Она выбрала изумрудное платье со спущенным рукавом. Ткань плотная, но мягкая, подол длинноват, но терпимо. Все-таки каблуки. Правое плечо выпирает горбом. Нет, я знаю, что это не горб. Искривление. Родовая травма, потянули неудачно, поздно зафиксировали. Знаю. Видеть, как ее уродство растягивает принадлежащее мне, больно почти физически. Но я молчу. Я заслужил наказание. Вот и оно.
Между двумя половинками молнии виднеется кожа. Розоватая, в нежных пятнышках, как перепелиное яйцо. Прикасаюсь к верхнему позвонку, пробегаю вниз. Легко-легко. Иногда срабатывает. Катюша вздрагивает, выскальзывает из платья и падает мне в руки, только успевай подхватить и оттаскивай в постель. Но сегодня она непреклонна. Передергивает плечами, и я покорно тяну вверх застежку. Волосы она успела собрать в тяжелый пучок, обнажила шею. Шея у нее красивая. Бледная, бархатная, полная, но чувственная. Такую хочется целовать. И стискивать до хрипа тоже хочется. Но я держусь. Жду, пока она насмотрится в зеркало. Мое зеркало, глубокое и мутное, с россыпью внутренних пятен, похожих на внимательные глазки. Жду, пока натянет пальто, это я прикупил ей в подарок – роскошество необычайной степени, нежная шерсть, точный фасон.
– Не замерзнешь? – спрашиваю, прислонившись к косяку двери.

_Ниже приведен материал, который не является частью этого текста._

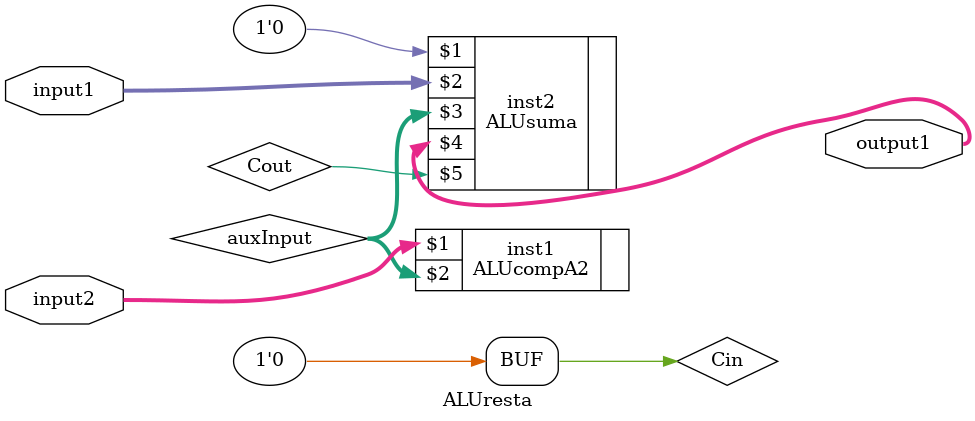
<source format=v>
`include "ALUsuma.v"
`include "ALUcompA2.v"

module ALUresta(
    input1,
    input2,
    output1
);
    wire Cin = 0;
    wire Cout;
    wire[N:0] auxInput;
    parameter N =3;

    input[N:0] input1;
    input[N:0] input2;
    output[N:0] output1;
    ALUcompA2 inst1(input2,auxInput);
    ALUsuma inst2(Cin, input1, auxInput,output1, Cout);

endmodule

</source>
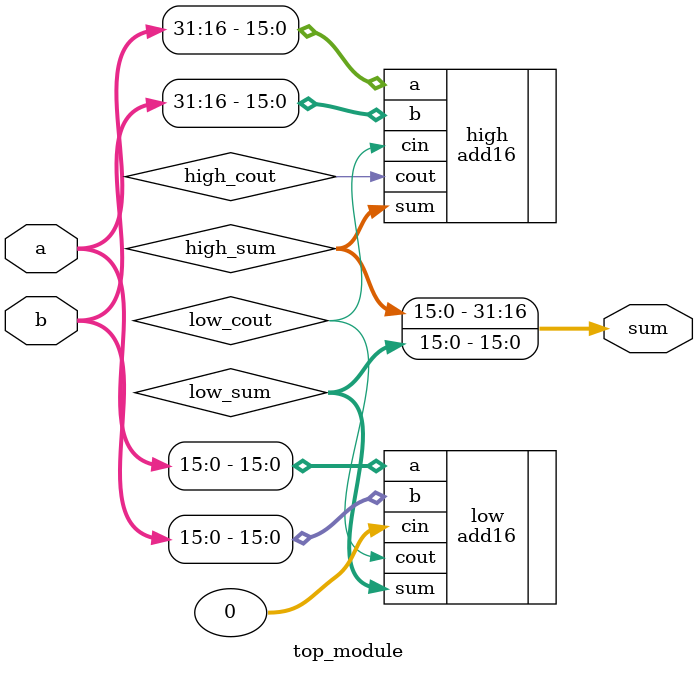
<source format=v>
module top_module(
    input [31:0] a,
    input [31:0] b,
    output [31:0] sum
);
    wire [15:0] low_sum;
    wire low_cout;
    add16 low ( .a(a[15:0]), .b(b[15:0]), .cin(0), .sum(low_sum), .cout(low_cout) );
    
    wire [15:0] high_sum;
    wire high_cout;
    add16 high ( .a(a[31:16]), .b(b[31:16]), .cin(low_cout), .sum(high_sum), .cout(high_cout) );
    
    assign sum = {high_sum, low_sum};
    
   

endmodule

</source>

Катюша не отвечает, входит в облако парфюмерной взвеси, замирает в нем, наслаждается удом и белым деревом. Пятнадцать тысяч за тридцать миллилитров, не благодари, милая.
– Машину вызвала?
– Да, – мельком бросает она, повязывает шарф, выбирает перчатки, кожа тончайшей выделки, кажется, Италия.
– Тебя ждать?
Застывает на пороге, уже не моя, уже чужая, и это больно ровно настолько же, насколько упоительно. Глядит через здоровое плечо, кривит хищную алость рта.
– Нет.
Дверь захлопывается с протяжным скрипом. Плотоядно щелкает замок. По лестнице неловко постукивают каблуки. Четвертый пролет, третий, второй, первый. Лязгает на выходе. И я остаюсь один. Плетусь в комнату, делать больше нечего. Включаю на телефоне первый попавшийся плейлист. Синтетические клавиши начинают отбивать ритм. Появляется голос. Возникает где-то рядом. Но далеко. Очень далеко.
Мой хаос давно меня победил. И продолжает побеждать. Если не трепыхаться, то это даже приятно.
Наша комнатка хороша. Компактное логово. Низкий потолок в паутине трещинок. Если лежать на полу и смотреть вверх, не моргая, не отрывая глаз, то трещинки начинают кружиться, изламываться под новыми углами, складываться в затейливые знаки, иноземные письмена, сулящие казни египетские. Вот лежишь навзничь, вжимаешься затылком в колючий ворс ковра, гладишь его линялую шкуру, эти красные завитушки, синие точки и желтые углы, дышишь пылью с примесью ароматного дымка, и ничего тебе не страшно. В этом, наверное, смысл дома. Когда не маетно, когда не суетно. За тонкой занавеской прячется кровать: громоздкая деревянная махина, такую двинешь – и развалится, но ты попробуй двинь. Упирается четырьмя резными лапищами, поскрипывает недовольно. Не люблю на ней спать. Она скрипит. Стоит вдохнуть поглубже, как в трухлявом нутре кровати зарождается звук и долго потом покряхтывает. Приходится вставать и идти к себе.
– Куда? – сонно возмущается Катюша, но отпускает.
Сплю я на низкой тахте. Примостил ее к боковой стенке шкафа так, чтобы сквозь сон можно было закинуть руку повыше и схватиться за резной угол. Ни для чего, просто так. Чтобы спокойнее было. И тахта сразу становится мягкой, и тяжелый плед не продавливает грудь, и подушка ложится ровно под шею так, чтобы ничего к утру не затекло. И я сплю, сжав шкаф за уголок, как ребенок – материнскую руку.
Без шкафа все здесь было бы невнятно. Мелкая пыль, белесые обои, медленно отходящие от стен, серые занавески на грязных окнах. Но с ним! С ним комната наполняется смыслом. Все кругом приобретает антикварный лоск. И тахта, и скрипучая стерва-кровать, и ковер этот вытертый. Все становится красивым, даже мы с Катюшей.